Sorry for the large post. The way the Splinter Cell games are broken out in the Games list has been bothering me for awhile so I figured I would post about it to see if they could be changed (I understand if it's not possible). Also, the Games list incorrectly shows the Ubi Montreal version of Double Agent as a PS1 game which is incorrect and it shows the Ubi Shanghai version of Double Agent as being a PS2, XboX, GCN and Wii game which is also incorrect.

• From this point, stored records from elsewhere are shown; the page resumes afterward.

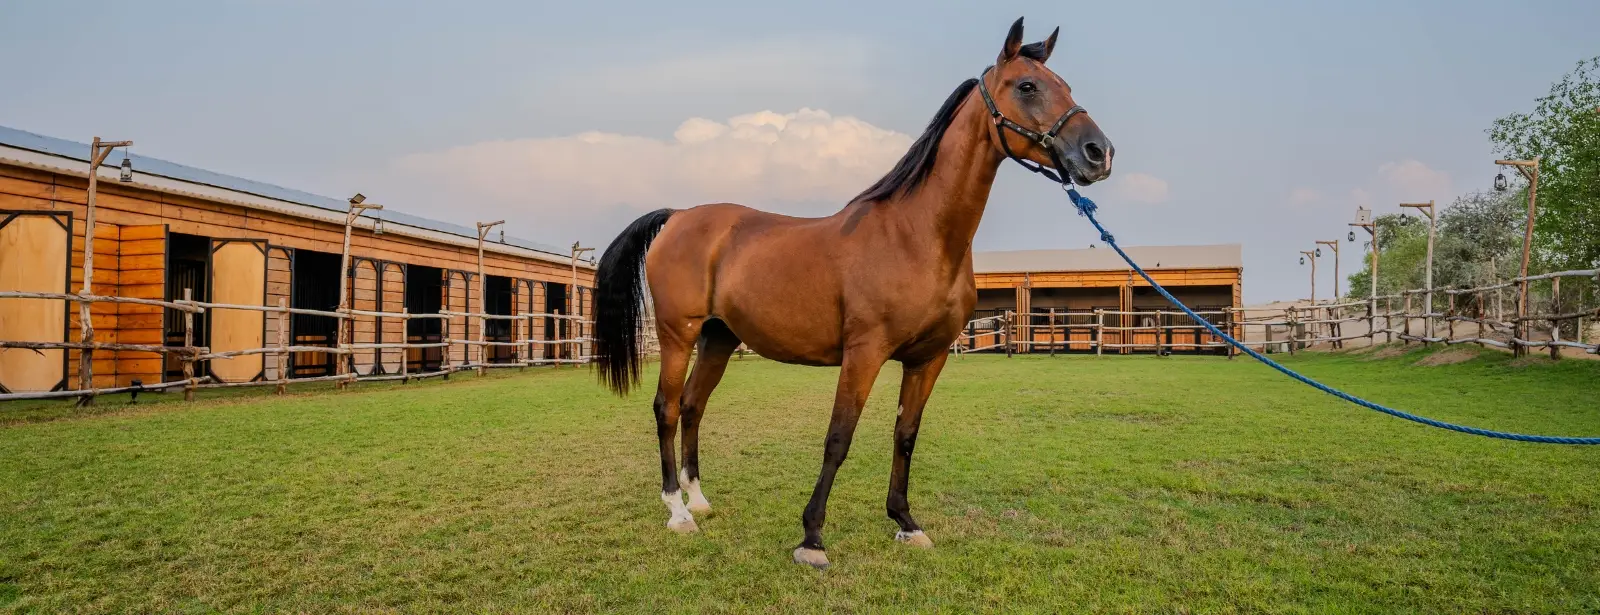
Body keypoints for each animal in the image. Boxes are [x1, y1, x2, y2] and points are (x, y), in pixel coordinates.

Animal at [588, 15, 1113, 570]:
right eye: (1027, 86)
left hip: (718, 338)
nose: (1099, 153)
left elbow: (905, 436)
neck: (916, 235)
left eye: (1066, 85)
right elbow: (838, 438)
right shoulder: (864, 353)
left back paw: (699, 500)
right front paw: (812, 538)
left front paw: (906, 522)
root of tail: (679, 217)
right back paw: (677, 512)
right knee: (666, 409)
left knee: (692, 406)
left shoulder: (927, 359)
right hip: (677, 335)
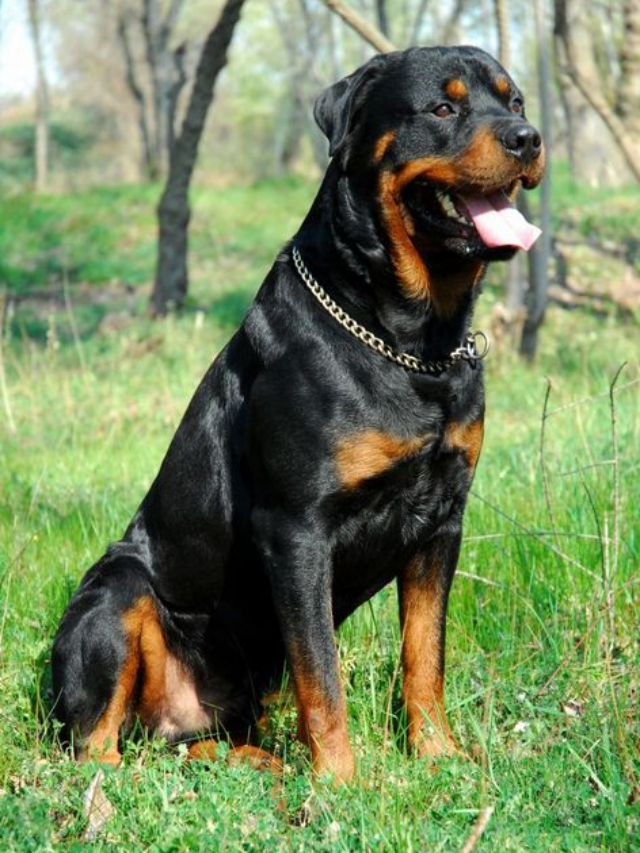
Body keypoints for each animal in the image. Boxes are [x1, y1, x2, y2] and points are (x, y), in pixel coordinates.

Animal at [53, 45, 544, 780]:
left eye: (514, 102)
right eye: (442, 108)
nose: (528, 138)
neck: (410, 339)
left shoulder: (442, 522)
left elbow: (424, 653)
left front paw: (437, 754)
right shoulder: (296, 528)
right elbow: (323, 674)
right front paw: (340, 780)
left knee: (194, 743)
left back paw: (256, 763)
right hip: (116, 589)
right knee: (95, 747)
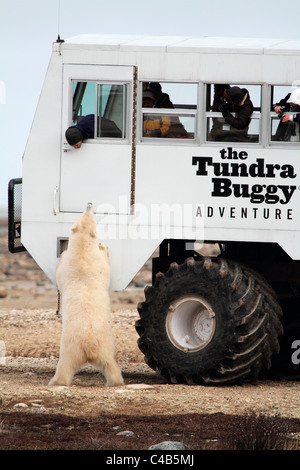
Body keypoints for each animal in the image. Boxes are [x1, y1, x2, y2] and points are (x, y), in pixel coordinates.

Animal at [48, 204, 123, 388]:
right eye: (87, 213)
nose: (89, 204)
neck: (82, 251)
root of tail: (88, 345)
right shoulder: (95, 264)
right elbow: (106, 265)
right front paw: (103, 246)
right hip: (96, 346)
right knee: (109, 364)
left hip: (77, 348)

The general principle is we only do so much work initially and adjust as necessary with each new submission, adding new platforms etc. Some of that stuff sounds like someone was a bit sloppy though.
So to outline what you've said:
Splinter Cell - GameCube - might be moved to its own page together with the PS2 version. Splinter Cell - PS3 HD - add this. Pandora Tomorrow - GameCube - might be moved to its own page together with the PS2 version. Pandora Tomorrow - PS3 HD - add this. Chaos Theory - PS2 - move on the same page as CG Chaos Theory - PS3 HD - add this Double Agent Shanghai - Xbox/PS2/GC/Wii - remove these. Double Agent Montreal - PS1 - Change to PS2.
I'm new here, just registered in fact in order to ask this question because it's bugging me. Not part of the speedrunning community except as an audience-member essentially.
On the OOT page (http://speeddemosarchive.com/ZeldaOcarinaOfTime.html) it says "Best time with Large-Skip glitches: Single-segment 0:15:22 by Cosmo Wright on 2014-07-20." Cosmo himself never acted like his oot runs were even close to 15-16 minutes, but instead about 18. 18:10 is what he himself said the run was at. This clearly isn't a normal typo, just instead some way that SDA measures runs that the actual zelda speedrun community doesn't use. So yeah I'm confused by this.
(On a side note, it would seem like this is an outdated wr anyway, someone else who's well established here can confirm for me)
The runs up on SDA are not always WRs even when they are accepted. It's up to each community to submit better runs from time to time if they want that page to be updated. Here's some reasons why someone might want to do that.
I'll ask the timer how that game is timed but it could just be the opening cutscene is that long (?).
I do realize they're off-topic (being tool assisted), but they were a big deal in the Doom community at the time and the runners worked really hard on them, so it would be a shame to lose the history.